То, что я нынче со стороны в России наблюдаю, это какое-то ноу-хау загробного мира. Вот смотрите (а я занимался историей вопроса), Сталин во время войны учредил штрафные батальоны и роты. Но уголовников с особо тяжкими и тяжкими статьями туда не брали. Он понимал, что есть шанс уцелеть, искупить и вернуться. И без них после войны по городам и поселкам свирепствовали банды.
А сейчас в честь героев СВО устанавливают памятные таблички и приглашают на открытые уроки к детям. Так и выступают в масках для устрашения. Что не мешает "героям" зверски забить мать или жену и опять через зону уйти по контракту.
Знаете, у меня нет никаких сантиментов к Советской власти, ни на грамм ностальгии к годам застоя. Но при всей фальши и лжи ценность человеческой жизни как-то декларировалась.
И чтобы не расставаться с читателем на такой грустной ноте, я вам расскажу об абсолютно счастливом человеке:
Миновна, а ее у нас все так называли без имени, преподавала у нас русский язык и литературу. Ее кабинет был посвящен молодогвардейцам. Экспонаты были кошмарные, столетней давности, в том числе и подарки музея в Краснодоне. (Он и сейчас работает в оккупированном Лугандоне). Миновна была старой девой, хранила верность любимому писателю Фадееву, чей портрет украшал кабинет, жила в общежитии училища, дверь ее комнаты, покрашенная черной краской сантиметров на сорок от порога и до самого верха по диагонали наискось "бакланы" использовали как ворота для игры в футбол в коридоре. Одевалась она во все казенное, учащиеся этими сиротскими пальто и ушанками брезговали, каждый год меняла коричневые ботинки девичьи на новые. А на лето бакланкам выдавались не менее уродливые туфли. Весь год ходила в жутком полушерстяном сарафане, белой застиранной кофте с жабо и с кокетливой брошью с искусственными красными камнями.

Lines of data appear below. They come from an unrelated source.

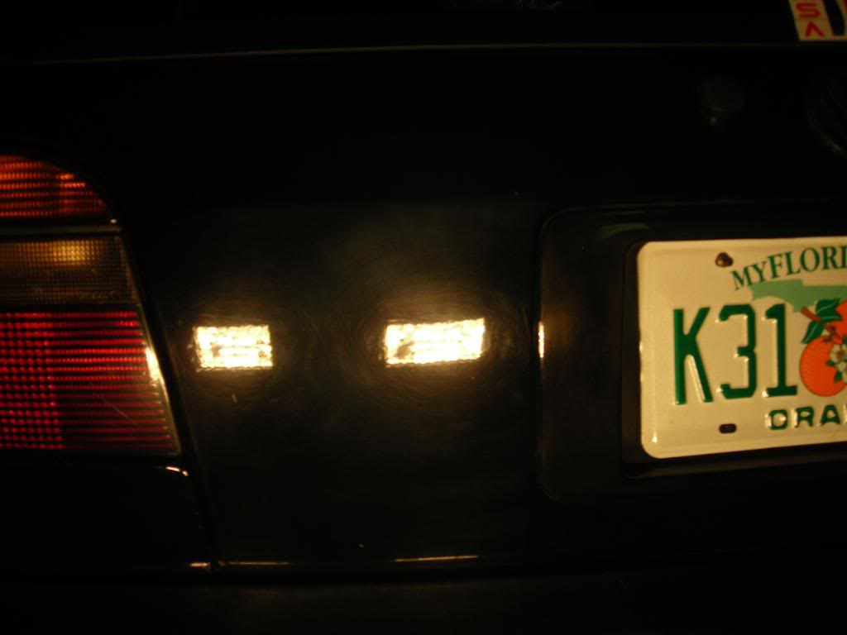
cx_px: 424
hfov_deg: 49.0
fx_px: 930
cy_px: 318
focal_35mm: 38
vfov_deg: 37.7
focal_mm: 6.3
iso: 50
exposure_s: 1/81
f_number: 3.2
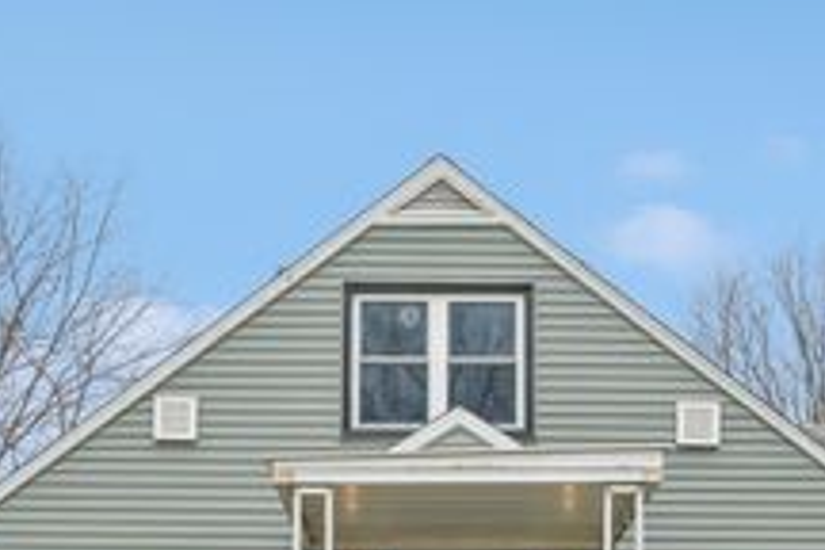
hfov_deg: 30.1
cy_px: 510
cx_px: 439
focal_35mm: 67
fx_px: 1535
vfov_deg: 19.9
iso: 400
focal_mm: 29
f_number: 9
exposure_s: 1/500
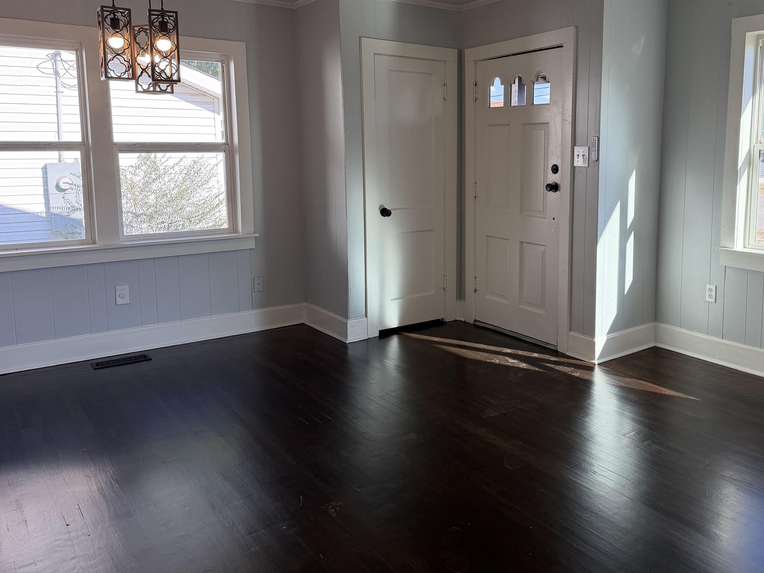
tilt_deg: -6.7
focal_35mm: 30
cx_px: 468
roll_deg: +0.2
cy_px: 220
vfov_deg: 46.4
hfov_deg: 59.3
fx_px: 662
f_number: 1.78
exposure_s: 1/405
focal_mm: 6.76
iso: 100
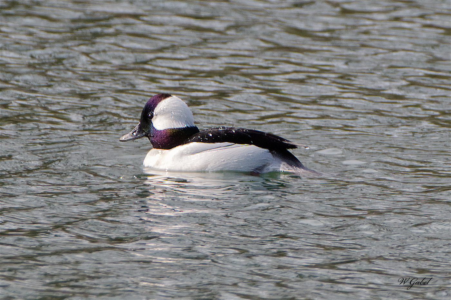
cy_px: 150
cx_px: 226
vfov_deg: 1.8
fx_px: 9391
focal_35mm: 750
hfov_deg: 2.8
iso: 720
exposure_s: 1/2000
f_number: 7.1
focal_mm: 500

В реденькие волосики был воткнут костяной гребень. Работала она на полторы ставки, денег у нее куры не клевали, всем нам, транжирам, одалживала. Предметников в училище не кормили, на втором году даже сельские дети предпочитали поспать, а Миновна уже скромно стояла в очереди на завтрак к семи утра, возвышаясь среди мелких первогодков. Дежурному мастеру ничего не оставалось, как выдать ей талон. Но она не уходила, немым укором стояла над тобой, пока не получила дополнительное питание, предназначенное для вредных профессий - маляров и сварщиков. Это было пара дешевых конфет, печенье либо вафли, или полстакана сметаны. В обед и на ужин Миновна папой Гамлета снова возникала в очереди.
Была у нее мечта: повезти группу детей в Краснодон. Денег у училища на эти нужды было немерено, но на мой памяти желающих и не нашлось.